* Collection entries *
━━━━━━━━━━━━━━━━

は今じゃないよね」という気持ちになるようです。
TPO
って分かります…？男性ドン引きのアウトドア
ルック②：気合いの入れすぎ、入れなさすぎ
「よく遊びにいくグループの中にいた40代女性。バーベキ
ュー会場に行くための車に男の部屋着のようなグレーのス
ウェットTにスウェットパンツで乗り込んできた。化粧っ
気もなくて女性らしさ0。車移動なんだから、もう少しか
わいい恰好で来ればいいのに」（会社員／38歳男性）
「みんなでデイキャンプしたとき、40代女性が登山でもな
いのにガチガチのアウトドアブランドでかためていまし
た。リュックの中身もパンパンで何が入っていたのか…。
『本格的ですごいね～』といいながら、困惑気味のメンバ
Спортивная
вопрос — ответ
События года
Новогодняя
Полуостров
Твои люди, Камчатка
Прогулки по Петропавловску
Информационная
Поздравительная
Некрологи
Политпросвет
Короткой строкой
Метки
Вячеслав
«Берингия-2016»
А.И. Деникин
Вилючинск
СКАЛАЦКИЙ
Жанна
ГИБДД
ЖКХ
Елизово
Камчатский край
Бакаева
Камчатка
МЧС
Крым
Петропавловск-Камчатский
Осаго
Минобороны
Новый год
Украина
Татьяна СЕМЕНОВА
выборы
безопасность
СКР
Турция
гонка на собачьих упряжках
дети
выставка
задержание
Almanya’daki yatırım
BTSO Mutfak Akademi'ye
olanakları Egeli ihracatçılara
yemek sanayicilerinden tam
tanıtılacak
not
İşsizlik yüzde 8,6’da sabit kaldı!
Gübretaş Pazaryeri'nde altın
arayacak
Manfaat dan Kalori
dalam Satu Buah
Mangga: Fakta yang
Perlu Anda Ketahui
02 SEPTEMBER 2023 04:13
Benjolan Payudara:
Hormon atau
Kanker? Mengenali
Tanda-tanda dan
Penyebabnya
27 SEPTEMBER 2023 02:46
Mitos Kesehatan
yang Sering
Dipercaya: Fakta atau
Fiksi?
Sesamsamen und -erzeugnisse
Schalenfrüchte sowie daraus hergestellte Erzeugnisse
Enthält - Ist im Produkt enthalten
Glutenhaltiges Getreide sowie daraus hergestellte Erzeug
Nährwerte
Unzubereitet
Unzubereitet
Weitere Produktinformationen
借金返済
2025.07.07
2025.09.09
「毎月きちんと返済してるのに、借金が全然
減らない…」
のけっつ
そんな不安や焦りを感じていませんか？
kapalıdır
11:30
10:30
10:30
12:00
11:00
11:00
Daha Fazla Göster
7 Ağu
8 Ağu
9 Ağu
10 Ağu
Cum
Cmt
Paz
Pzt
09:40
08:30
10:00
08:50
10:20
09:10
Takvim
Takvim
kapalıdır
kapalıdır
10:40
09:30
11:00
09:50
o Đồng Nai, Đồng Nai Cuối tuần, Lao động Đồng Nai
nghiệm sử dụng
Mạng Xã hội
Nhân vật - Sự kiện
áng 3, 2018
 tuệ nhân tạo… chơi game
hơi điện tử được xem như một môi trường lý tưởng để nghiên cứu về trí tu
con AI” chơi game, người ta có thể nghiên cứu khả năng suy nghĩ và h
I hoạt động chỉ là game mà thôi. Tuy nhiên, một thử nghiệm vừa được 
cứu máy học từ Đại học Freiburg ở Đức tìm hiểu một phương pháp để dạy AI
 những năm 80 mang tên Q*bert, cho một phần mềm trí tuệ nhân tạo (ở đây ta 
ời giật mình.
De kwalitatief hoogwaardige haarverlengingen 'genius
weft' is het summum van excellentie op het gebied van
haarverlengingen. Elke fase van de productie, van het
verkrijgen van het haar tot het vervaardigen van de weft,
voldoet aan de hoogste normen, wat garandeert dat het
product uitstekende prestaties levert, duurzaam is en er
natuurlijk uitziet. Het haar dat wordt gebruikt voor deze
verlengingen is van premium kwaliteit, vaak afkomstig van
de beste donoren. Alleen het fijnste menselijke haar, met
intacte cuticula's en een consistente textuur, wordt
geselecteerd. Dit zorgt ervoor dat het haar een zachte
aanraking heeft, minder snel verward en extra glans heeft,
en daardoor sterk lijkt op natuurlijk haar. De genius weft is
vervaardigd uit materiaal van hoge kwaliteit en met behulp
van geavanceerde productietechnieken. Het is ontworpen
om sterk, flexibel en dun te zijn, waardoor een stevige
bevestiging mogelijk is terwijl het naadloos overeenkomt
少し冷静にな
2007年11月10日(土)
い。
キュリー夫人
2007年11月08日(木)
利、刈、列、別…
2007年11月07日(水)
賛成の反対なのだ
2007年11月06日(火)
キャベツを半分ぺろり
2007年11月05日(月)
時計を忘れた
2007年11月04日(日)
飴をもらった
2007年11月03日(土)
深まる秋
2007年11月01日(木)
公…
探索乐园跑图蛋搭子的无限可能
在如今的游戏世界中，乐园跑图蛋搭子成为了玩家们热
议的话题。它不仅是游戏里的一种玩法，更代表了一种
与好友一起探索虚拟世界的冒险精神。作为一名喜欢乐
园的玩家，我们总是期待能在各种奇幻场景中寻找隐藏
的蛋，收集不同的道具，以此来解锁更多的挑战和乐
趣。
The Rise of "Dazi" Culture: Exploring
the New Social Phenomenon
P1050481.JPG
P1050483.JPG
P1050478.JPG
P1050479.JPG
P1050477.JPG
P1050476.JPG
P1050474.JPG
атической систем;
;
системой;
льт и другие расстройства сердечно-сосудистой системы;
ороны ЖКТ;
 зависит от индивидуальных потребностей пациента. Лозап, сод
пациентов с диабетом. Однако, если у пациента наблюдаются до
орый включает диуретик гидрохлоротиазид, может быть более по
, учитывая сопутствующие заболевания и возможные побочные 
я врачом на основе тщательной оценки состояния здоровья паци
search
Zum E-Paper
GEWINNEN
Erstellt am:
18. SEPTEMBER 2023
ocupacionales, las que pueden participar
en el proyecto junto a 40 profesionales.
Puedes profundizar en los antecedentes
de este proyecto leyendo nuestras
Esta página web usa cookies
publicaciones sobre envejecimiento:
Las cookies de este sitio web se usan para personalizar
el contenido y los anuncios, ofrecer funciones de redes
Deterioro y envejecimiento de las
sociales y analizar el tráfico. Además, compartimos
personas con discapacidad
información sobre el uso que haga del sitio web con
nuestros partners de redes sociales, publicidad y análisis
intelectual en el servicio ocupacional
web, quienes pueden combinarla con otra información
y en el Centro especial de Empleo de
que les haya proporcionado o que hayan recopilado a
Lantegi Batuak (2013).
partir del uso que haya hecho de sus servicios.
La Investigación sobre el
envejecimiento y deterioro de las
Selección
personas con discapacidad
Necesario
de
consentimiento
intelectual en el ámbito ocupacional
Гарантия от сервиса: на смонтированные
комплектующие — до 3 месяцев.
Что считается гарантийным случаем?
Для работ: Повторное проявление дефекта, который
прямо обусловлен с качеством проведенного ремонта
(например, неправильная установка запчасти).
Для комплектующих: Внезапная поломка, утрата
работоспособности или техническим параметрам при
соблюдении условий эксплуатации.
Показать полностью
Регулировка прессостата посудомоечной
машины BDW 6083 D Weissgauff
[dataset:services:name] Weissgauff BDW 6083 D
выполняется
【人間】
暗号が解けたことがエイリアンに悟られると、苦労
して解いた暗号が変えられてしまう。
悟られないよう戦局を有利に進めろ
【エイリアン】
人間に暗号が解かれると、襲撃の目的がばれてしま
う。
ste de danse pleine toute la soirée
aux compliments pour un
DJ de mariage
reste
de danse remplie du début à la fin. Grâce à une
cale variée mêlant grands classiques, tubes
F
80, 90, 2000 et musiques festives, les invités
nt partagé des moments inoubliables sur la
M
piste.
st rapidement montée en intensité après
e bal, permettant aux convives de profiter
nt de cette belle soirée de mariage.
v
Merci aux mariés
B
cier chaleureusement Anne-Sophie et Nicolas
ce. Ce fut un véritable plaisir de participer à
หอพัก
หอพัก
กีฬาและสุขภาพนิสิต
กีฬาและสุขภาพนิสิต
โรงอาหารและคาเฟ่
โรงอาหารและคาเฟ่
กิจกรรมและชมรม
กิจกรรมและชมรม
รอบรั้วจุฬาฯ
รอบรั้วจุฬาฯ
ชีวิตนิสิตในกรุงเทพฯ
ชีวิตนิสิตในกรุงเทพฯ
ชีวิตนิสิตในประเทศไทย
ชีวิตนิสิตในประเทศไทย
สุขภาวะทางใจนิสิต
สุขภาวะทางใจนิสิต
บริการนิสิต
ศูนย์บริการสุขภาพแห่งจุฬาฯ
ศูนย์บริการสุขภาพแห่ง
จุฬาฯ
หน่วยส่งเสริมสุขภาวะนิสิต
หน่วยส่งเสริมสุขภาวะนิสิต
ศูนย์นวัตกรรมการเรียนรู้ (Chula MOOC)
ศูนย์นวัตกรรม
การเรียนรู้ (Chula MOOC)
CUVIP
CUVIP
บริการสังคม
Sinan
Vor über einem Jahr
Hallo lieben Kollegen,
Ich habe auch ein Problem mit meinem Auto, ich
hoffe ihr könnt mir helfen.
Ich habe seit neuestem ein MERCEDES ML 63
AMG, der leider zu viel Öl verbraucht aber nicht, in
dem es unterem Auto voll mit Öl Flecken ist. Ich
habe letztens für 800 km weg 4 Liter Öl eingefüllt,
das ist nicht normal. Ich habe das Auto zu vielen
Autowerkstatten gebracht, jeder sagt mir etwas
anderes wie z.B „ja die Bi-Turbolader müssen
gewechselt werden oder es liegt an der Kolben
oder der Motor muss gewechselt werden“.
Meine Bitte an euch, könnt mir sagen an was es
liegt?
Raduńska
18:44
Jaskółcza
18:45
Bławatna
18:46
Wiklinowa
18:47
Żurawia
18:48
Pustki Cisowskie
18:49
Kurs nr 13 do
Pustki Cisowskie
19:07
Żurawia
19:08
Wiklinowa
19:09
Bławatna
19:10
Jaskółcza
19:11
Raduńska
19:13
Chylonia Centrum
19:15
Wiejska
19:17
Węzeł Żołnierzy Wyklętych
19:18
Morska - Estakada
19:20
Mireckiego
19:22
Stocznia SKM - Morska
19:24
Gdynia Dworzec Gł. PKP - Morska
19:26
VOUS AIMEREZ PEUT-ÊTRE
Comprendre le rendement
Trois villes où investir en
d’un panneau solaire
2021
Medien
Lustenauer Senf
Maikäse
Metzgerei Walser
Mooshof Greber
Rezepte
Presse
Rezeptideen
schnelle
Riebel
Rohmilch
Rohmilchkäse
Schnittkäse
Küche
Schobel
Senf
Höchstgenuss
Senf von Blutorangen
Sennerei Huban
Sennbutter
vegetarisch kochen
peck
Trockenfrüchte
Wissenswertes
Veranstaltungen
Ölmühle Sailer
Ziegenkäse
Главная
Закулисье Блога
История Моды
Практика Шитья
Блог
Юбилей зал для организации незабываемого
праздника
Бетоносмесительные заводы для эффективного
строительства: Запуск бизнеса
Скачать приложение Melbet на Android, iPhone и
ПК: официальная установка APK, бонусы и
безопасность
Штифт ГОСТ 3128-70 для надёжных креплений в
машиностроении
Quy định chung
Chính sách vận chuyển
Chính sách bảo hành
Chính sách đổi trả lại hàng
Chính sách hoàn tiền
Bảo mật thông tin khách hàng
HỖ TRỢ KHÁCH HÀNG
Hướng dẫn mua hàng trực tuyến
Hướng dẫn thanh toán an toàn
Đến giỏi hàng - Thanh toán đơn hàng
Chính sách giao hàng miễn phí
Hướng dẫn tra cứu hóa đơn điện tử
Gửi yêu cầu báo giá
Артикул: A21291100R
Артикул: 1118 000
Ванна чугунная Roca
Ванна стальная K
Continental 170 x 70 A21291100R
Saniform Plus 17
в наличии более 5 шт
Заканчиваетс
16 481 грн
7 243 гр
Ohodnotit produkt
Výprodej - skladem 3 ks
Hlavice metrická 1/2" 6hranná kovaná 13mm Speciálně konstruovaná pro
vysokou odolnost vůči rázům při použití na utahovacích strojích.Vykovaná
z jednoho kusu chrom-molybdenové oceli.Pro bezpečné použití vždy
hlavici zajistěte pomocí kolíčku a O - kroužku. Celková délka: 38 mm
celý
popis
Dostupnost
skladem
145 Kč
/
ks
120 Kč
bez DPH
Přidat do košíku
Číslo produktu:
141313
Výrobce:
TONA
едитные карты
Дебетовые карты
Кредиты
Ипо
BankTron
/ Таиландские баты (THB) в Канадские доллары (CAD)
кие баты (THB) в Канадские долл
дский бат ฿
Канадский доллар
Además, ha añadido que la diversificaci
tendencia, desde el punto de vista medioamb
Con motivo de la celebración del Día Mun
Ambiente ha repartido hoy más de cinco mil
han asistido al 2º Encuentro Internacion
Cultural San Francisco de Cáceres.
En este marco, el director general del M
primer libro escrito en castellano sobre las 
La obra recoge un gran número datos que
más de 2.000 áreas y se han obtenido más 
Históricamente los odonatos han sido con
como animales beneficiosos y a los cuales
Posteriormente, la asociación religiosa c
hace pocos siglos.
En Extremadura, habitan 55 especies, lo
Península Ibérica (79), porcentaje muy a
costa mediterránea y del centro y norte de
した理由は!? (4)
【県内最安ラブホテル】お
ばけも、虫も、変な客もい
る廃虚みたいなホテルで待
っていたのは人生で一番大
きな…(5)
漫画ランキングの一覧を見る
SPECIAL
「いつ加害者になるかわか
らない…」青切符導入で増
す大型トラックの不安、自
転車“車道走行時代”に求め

━━━━━━━━━━━━━━━━

The lines above, starting at the one with "Ohodnotit produkt" and ending at the one with "Канадский доллар", are the only ones to return, exactly as written.

* Exercise response *
Ohodnotit produkt
Výprodej - skladem 3 ks
Hlavice metrická 1/2" 6hranná kovaná 13mm Speciálně konstruovaná pro
vysokou odolnost vůči rázům při použití na utahovacích strojích.Vykovaná
z jednoho kusu chrom-molybdenové oceli.Pro bezpečné použití vždy
hlavici zajistěte pomocí kolíčku a O - kroužku. Celková délka: 38 mm
celý
popis
Dostupnost
skladem
145 Kč
/
ks
120 Kč
bez DPH
Přidat do košíku
Číslo produktu:
141313
Výrobce:
TONA
едитные карты
Дебетовые карты
Кредиты
Ипо
BankTron
/ Таиландские баты (THB) в Канадские доллары (CAD)
кие баты (THB) в Канадские долл
дский бат ฿
Канадский доллар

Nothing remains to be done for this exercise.